Step 2: Bismark alignment and sorting by name
Alignment and tagging
We use Bismark for methylation alignment. Our modified Bismark adds --add_barcode and --add_umi to tag BAM files by read name with CB (error-corrected barcode) and UR (raw UMI). For forward reads, we use -X 1000 to allow insert sizes up to 1000 bp; for reverse reads, we use --pbat and -X 1000. After alignment, sort BAMs by read name using samtools sort -n; the name-sorted BAMs serve as inputs for downstream analysis.
Step 3: ALLCools analysis
Split by cell barcode
Split name-sorted BAMs by RNA-derived cell barcodes into per-cell BAM files, each containing uniquely mapped reads for one cell.
Generate ALLC files
Sort each per-cell BAM by position and convert to ALLC using ALLCools bam-to-allc. Our modified ALLCools performs UR-tag-based UMI correction and deduplication per C site.

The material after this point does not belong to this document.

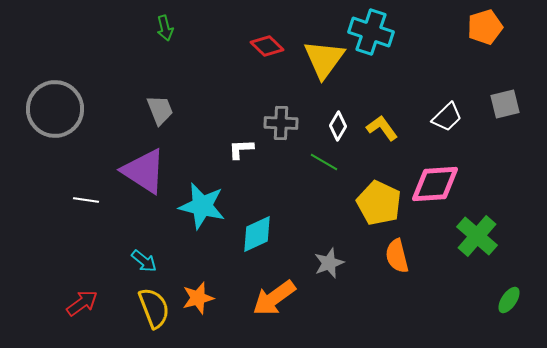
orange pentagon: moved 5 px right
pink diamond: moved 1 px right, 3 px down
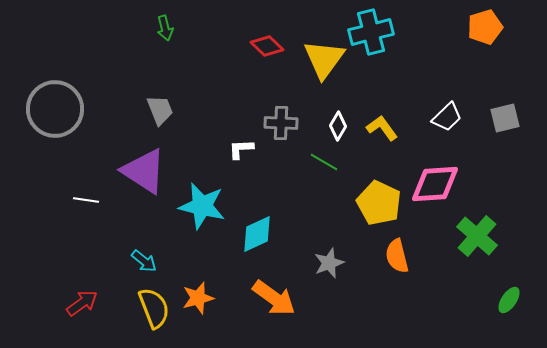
cyan cross: rotated 33 degrees counterclockwise
gray square: moved 14 px down
orange arrow: rotated 108 degrees counterclockwise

See the SeekGene ALLCools repository for details.
Generate MCDS
Run allcools generate-dataset to bin the genome (chrom10k/20k/50k/100k/500k/1M/geneslop2k) and compute per-cell methylation matrices. Geneslop2k bins are defined as 2k bp flanking each gene.
Step 4: Reduction and clustering
By default, perform dimensionality reduction with LSI on chrom20k bins using ALLCools, followed by UMAP visualization.